### Selected excerpt
[Lustre-discuss] lustre startup sequence Re: OSTs not activating following MGS/MDS move

2013-03-07 Thread Alex Kulyavtsev
Hi Colin.
This is not what the manual says.

Shall it be corrected then? Or, add description for startup sequence in 
different situations (first start, restart).

The manual (or online information) does not describe graceful shutdown sequence 
for separate MGS/MDT configuration, it will be nice to add that too.

Alex.

E.g.

http://wiki.lustre.org/manual/LustreManual20_HTML/LustreOperations.html#50438194_24122
and similar

http://build.whamcloud.com/job/lustre-manual/lastSuccessfulBuild/artifact/lustre_manual.xhtml#dbdoclet.50438194_24122
 13.2  Starting Lustre
 
 The startup order of Lustre components depends on whether you have a combined 
 MGS/MDT or these components are separate.
 
 If you have a combined MGS/MDT, the recommended startup order is OSTs, then 
 the MGS/MDT, and then clients.
 
 If the MGS and MDT are separate, the recommended startup order is: MGS, then 
 OSTs, then the MDT, and then clients.



On Mar 7, 2013, at 9:51 AM, Colin Faber wrote:

 Hi Christopher,
 
 In general this can happen when your initial remount of the various 
 services is in the wrong order.
 
 Such as MGS - OST - MDT - Client. or MGS - MDT - Clients - OST, etc.
 
 During initial mount and registration it's critical that your mount be 
 in the correct order:
 
 MGS - MDT - OST(s) - Client(s)
 
 CATALOG corruption, or out of order sequence is more rare on active file 
 system, but is possible. The simple fix here as described below is to 
 just truncate it and all should be well again.
 
 -cf
 
 ailing list
 Lustre-discuss@lists.lustre.org
 http://lists.lustre.org/mailman/listinfo/lustre-discuss

___
Lustre-discuss mailing list
Lustre-discuss@lists.lustre.org
http://lists.lustre.org/mailman/listinfo/lustre-discuss


[Lustre-discuss] Document Database Re: [wc-discuss] Seeking contributors for Lustre User Manual

2012-11-14 Thread Alex Kulyavtsev

On Nov 13, 2012, at 3:26 PM, Ned Bass wrote:

 On Tue, Nov 13, 2012 at 11:48:35AM -0800, Nathan Rutman wrote:
 Would it be easier to move the manual back to a Wiki?  The low hassle
 factor of wikis has always been a draw for contribution.  The openSFS
 site is up and running with MediaWiki now (wiki.opensfs.org).
 
 Easier? Yes, probably. Better? I personally don't think so.  Wikis are
 great collaboration tools for informally sharing information, but I
 don't think the paradigm scales well for documents of this size and
 complexity. And a wiki isn't the right tool for producing a formal
 professional-quality document, which is what I think the Lustre manual
 should strive to be.
 
 True, we would lower the bar for contributions, but for that we would
 sacrifice the following features that I consider essential.
 
 - Ability to export to multiple formats (pdf, html, epub) from one source

http://www.docbook.org ?

 - Consistency of formatting and navigation elements
 - A review process for proposed changes that assures a high standard of 
 quality
- ability to track changes between document versions to incrementally update 
'higher level' documents

 
 However, there are some short articles that probably do belong in the
 wiki that could be poached from the manual, i.e. installation and
 configuration procedures, etc.

### Data listing

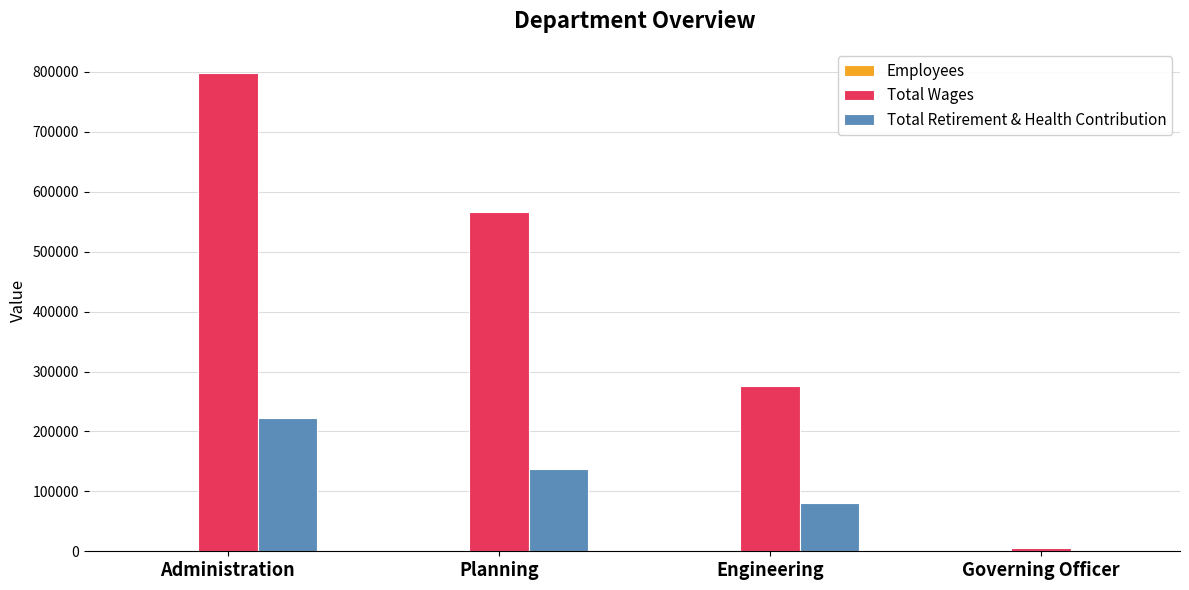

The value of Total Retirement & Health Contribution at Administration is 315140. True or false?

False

---

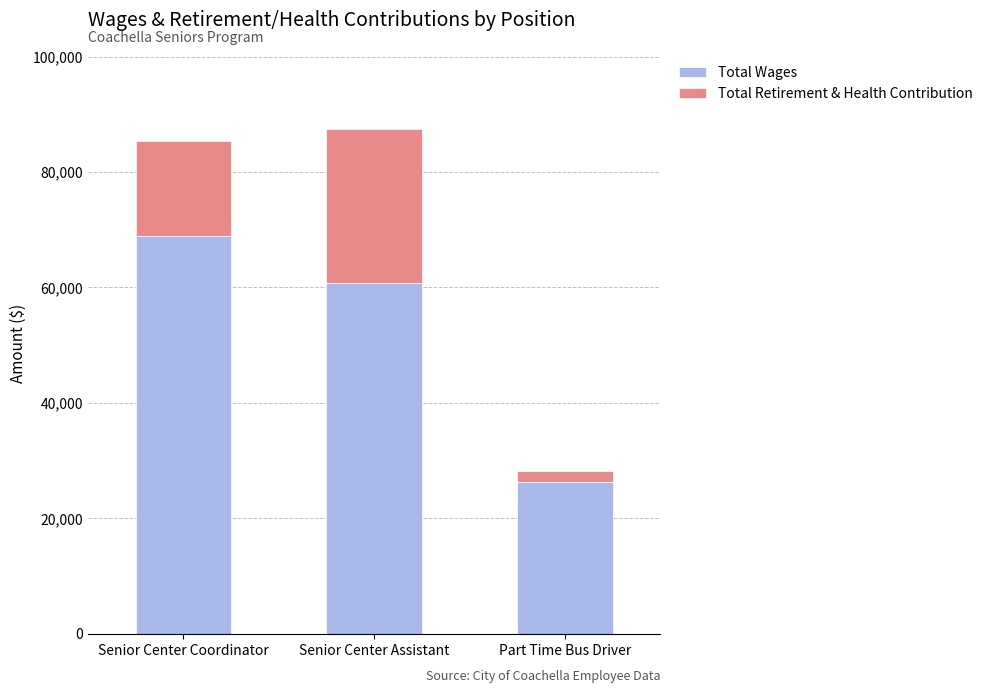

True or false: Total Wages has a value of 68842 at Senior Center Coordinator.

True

### Work to complete
A. In the Lustre mailing-list thread, what startup order does the manual recommend when the MGS and MDT are separate?
B. Carry on the Lustre mailing-list thread from its final sentence.
The data can be set aside; nothing here depends on it.

### Answers to each task
A. MGS, then OSTs, then the MDT, and then clients.

B.
Right. 
And also the other way around: detailed articles on wiki written by developers 
can be later 'harvested' by professional writer into manual chapter, 
referencing to wiki for details. 
Lowering entry bar is vital to encourage developers to write or update 
documentation.

DB:
In addition to wiki and manual it will be nice to have Document Database, 
where conference reports, RFCs, RFP, HLD, DLD, ... can be committed, updated 
and later searched. 
Something like DocDB
http://sourceforge.net/projects/docdb-v/
Document format can be any.
DocDB has been created to keep track of documentation in large collaboration - 
BTeV experiment -  and then used by several others. DocDB has ability to manage 
access rights to some documents. 

I think we need all three - wiki, DocDB and manuals, they serve different 
purpose.

KB:
Right now lustre support tips and hints are living on lustre-discuss list. It 
is tedious to search emails (no tags,no links), and when the answer found, 
there is no guarantee it is still relevant.
It can be useful to accumulate tips and best practices in Knowledge Base and 
have mechanisms to update it, e.g. instead of answering directly to the list 
create entry in KB and post the ref. to the list.

Alex.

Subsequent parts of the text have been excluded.